== Activity ==
Once the line containing "(339, 287) none" is found in the records below, return it and each following line exactly, up to and including the line containing "(466, 40) none", and nothing else.

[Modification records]

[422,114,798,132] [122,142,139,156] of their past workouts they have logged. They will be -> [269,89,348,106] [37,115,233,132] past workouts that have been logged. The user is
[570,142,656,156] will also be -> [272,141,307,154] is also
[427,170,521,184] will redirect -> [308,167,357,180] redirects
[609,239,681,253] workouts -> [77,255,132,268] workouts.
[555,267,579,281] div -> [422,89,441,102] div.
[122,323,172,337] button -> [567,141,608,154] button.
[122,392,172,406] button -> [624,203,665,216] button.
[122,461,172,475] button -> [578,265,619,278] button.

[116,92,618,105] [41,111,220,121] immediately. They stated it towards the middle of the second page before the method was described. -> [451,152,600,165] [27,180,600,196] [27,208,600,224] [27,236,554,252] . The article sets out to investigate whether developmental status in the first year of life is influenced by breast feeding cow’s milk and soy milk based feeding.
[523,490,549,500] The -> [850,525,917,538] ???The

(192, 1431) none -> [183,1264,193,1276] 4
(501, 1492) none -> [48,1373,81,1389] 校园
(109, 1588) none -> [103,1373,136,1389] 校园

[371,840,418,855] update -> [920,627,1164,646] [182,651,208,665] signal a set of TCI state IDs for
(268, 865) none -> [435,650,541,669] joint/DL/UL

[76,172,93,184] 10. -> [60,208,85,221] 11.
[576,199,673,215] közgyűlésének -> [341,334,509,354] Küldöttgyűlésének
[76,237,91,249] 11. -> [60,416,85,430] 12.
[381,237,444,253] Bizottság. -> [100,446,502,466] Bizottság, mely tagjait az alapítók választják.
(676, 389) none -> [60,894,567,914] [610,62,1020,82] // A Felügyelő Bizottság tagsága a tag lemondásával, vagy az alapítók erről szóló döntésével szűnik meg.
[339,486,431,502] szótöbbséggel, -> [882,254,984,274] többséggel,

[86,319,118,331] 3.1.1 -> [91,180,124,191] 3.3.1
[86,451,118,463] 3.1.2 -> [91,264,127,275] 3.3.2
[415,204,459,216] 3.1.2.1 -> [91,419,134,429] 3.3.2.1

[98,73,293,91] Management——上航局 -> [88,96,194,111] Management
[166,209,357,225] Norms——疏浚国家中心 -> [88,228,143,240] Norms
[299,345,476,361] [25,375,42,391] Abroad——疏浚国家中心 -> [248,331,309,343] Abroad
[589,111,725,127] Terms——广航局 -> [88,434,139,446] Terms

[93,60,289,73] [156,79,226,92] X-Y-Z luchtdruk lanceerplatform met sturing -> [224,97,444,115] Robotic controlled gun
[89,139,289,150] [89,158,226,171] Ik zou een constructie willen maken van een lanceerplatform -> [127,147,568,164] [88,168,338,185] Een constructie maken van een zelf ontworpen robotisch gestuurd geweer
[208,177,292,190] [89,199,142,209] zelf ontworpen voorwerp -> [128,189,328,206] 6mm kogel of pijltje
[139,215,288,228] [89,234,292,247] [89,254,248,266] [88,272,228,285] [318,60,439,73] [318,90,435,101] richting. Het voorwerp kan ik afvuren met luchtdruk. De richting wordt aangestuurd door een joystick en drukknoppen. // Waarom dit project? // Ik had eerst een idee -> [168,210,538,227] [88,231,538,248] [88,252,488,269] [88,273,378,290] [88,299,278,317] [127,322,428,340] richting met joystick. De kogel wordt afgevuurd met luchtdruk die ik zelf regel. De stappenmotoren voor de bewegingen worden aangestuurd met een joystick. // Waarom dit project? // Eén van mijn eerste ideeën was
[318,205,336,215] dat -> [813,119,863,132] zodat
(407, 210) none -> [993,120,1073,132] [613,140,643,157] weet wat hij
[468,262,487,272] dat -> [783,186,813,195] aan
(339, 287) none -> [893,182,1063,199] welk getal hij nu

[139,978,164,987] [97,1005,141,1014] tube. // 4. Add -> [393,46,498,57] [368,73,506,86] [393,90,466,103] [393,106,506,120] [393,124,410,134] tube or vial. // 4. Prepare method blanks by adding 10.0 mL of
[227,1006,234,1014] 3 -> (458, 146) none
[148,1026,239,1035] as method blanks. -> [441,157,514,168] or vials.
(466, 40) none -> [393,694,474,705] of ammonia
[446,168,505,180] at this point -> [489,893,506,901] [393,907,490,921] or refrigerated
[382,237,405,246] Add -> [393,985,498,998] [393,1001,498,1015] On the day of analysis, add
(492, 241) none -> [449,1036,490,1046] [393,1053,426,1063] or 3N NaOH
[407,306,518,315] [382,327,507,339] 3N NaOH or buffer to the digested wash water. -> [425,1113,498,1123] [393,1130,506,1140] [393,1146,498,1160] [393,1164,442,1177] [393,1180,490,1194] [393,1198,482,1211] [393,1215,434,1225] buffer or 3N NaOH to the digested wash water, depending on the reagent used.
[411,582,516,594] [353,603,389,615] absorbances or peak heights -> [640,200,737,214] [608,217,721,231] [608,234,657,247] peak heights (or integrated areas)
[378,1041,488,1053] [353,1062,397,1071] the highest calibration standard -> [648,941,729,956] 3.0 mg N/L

== Answer space ==
(339, 287) none -> [893,182,1063,199] welk getal hij nu

[139,978,164,987] [97,1005,141,1014] tube. // 4. Add -> [393,46,498,57] [368,73,506,86] [393,90,466,103] [393,106,506,120] [393,124,410,134] tube or vial. // 4. Prepare method blanks by adding 10.0 mL of
[227,1006,234,1014] 3 -> (458, 146) none
[148,1026,239,1035] as method blanks. -> [441,157,514,168] or vials.
(466, 40) none -> [393,694,474,705] of ammonia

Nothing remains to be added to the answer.